Sunday, 11 October 2009

Flu and laughter

This week we have flu. More to the point Lois has flu and I’m sitting here hoping I don’t. I had my flu vaccine shot on Saturday, but of course that is for last year’ flu, not the new one.

Lois and I spent the last week teaching, fifty students all week in a room that wasn’t ventilated very well. The university has some sort of system where all the ventilation is controlled from some central point, which of course takes a couple of days to track down. Even when we talked to the guy, nothing seemed to change much. Has anyone in the control centre ever sat though a whole morning of teaching in a stuffy room I wonder? Not very likely, I guess. I suppose it might be possible to have some sort of device that measures how often the air changes but one way or another I think Lois must have got the flu from someone in that room.

Lois tried out the online system run by the department of health so you can diagnose swine flu yourself. If the computer thinks you have swine flu then it gives you an ID number, and then you send someone else to collect the Tamiflu. So even if she doesn’t have swine flu, she at least has computer flu. Which ever it is, it comes with a cough and fever and feeling rotten.

This computer system is sensible of course; if all the people with the flu turned up to collect the supplies then it would certainly put the staff at greater risk. On top of that anyone with a wrong diagnosis who came to collect the supplies would probably get the flu anyway from the other people who were collecting. Making the diagnosis by wire and sending a friend must reduce spread to some extent. As it was when I collected the stuff for Lois I was the only one there.

Fortunately the new Terry Pratchett novel came out this week so a week sitting at home is less of a pain. For many years now I’ve been buying Pratchett’s as soon as them come out, plus going to book signings as well.

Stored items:
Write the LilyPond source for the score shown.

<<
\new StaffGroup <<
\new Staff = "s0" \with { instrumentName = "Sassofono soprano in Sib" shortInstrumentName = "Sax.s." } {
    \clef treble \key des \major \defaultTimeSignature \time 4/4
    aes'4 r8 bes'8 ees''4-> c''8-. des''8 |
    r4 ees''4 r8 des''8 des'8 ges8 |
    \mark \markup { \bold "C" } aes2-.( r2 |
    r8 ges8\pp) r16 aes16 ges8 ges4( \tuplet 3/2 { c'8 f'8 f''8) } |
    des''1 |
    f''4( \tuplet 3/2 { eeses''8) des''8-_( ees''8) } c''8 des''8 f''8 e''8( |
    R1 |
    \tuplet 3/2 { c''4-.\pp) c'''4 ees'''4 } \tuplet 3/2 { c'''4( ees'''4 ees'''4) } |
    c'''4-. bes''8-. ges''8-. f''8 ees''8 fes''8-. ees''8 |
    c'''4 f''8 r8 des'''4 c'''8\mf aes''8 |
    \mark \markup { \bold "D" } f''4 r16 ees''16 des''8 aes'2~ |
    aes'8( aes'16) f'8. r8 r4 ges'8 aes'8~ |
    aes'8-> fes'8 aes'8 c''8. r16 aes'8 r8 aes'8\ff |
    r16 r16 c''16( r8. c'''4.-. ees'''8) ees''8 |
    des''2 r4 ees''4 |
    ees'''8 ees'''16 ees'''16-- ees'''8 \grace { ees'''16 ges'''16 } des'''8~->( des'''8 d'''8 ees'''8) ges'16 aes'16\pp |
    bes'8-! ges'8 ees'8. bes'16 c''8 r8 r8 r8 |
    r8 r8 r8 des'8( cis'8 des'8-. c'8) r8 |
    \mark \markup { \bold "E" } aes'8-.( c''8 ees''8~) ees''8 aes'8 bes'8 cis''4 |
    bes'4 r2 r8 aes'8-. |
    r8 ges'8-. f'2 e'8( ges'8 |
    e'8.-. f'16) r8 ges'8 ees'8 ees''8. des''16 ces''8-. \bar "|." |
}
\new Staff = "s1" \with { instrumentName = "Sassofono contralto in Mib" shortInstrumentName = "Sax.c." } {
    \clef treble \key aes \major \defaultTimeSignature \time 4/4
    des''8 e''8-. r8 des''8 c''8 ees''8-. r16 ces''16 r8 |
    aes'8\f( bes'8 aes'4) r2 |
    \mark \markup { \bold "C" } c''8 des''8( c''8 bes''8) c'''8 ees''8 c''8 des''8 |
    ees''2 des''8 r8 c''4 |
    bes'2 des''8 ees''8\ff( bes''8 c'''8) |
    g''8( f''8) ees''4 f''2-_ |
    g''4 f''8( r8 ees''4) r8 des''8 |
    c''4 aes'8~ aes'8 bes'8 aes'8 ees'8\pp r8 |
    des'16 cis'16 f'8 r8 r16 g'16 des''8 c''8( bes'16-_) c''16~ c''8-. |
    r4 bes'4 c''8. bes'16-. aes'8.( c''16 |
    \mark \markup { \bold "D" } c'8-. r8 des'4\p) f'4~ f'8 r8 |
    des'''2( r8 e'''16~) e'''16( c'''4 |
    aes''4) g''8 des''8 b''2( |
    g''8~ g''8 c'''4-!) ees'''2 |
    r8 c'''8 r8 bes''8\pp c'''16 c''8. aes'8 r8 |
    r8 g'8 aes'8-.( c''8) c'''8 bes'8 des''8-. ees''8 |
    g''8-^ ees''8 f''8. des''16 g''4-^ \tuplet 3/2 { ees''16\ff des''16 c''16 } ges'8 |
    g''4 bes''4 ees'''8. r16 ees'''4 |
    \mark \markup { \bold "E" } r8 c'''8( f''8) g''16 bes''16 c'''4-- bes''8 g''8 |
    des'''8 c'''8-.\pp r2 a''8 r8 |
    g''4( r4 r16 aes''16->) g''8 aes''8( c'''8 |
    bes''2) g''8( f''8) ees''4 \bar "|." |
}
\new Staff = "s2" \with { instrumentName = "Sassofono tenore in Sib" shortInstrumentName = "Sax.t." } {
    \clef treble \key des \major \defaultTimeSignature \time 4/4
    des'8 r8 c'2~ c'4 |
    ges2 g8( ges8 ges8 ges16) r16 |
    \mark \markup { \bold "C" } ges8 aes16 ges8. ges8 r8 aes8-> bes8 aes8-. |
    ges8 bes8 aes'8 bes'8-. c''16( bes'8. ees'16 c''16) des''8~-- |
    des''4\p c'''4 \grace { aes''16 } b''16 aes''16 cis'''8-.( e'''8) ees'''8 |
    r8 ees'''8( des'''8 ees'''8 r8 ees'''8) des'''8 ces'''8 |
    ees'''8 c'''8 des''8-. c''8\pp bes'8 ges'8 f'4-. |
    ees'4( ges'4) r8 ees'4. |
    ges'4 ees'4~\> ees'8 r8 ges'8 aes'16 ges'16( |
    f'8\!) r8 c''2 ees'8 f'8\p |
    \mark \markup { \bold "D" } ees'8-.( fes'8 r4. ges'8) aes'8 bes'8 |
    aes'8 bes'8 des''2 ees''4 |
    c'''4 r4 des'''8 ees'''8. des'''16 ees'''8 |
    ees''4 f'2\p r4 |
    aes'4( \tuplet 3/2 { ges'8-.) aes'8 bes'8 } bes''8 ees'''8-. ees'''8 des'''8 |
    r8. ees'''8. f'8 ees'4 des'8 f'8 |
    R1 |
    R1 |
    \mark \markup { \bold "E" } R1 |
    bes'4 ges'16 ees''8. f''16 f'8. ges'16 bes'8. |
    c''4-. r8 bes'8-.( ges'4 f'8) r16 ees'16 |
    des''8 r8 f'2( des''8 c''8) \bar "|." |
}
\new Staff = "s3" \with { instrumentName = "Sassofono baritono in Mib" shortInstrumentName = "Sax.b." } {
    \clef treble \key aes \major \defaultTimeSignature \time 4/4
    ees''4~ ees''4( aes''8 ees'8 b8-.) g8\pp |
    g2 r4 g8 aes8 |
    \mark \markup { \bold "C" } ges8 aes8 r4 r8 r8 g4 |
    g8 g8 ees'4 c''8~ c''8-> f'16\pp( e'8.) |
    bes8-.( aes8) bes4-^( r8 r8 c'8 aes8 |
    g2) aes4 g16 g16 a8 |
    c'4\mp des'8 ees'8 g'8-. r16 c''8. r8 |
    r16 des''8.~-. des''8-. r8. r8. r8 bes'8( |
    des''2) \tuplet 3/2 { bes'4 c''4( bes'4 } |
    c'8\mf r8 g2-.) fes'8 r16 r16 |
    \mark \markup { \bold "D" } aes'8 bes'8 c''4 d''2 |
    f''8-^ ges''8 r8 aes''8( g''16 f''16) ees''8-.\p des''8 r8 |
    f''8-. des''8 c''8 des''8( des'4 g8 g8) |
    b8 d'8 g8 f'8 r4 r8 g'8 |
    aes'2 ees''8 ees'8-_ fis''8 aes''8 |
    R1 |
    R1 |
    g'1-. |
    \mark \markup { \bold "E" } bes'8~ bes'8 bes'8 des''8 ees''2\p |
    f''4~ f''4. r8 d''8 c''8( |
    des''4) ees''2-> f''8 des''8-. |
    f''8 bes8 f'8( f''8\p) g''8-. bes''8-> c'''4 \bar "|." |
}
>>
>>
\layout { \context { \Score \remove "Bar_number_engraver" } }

◆ What to do ◆
Pick up the blog post about flu after its last sentence and write the next part.

◆ Written answer ◆
This one, Unseen Academicals, is as good as all the rest. Several new characters appear as well as a few familiar ones. This book is about football, sort of. A particular disc world kind of football, but I’m sure it draws on a lot of the history of the game in real life too.

Like all Terry Pratchett novels it draws on a deep understanding of humanity, but what he does is to make the messages a little lighter by giving some of the characteristics to dwarfs and trolls, or other sundry life forms. How we relate to strangers and how we cope with our deepest fears, is there in all his books, but it’s not heavy. Pratchett is very funny too; this new one is a tough book to read on a bus, because you are almost bound to laugh out loud at some point - actually at a lot of points.

I’m probably a little weird at the moment, not exactly feverish but something is operating a bit differently, either fighting off Lois’s virus (old people, like me, are supposed to have some immunity to it) or maybe just dealing with having the vaccine. Stuff like that makes me more emotional, when I’m sufficiently ill that all I can do is read in bed I find books make me cry a lot. Even the ones I laugh at a lot make me cry as well. I know I’m not really ill this time because Unseen Academicals just made me laugh and laugh.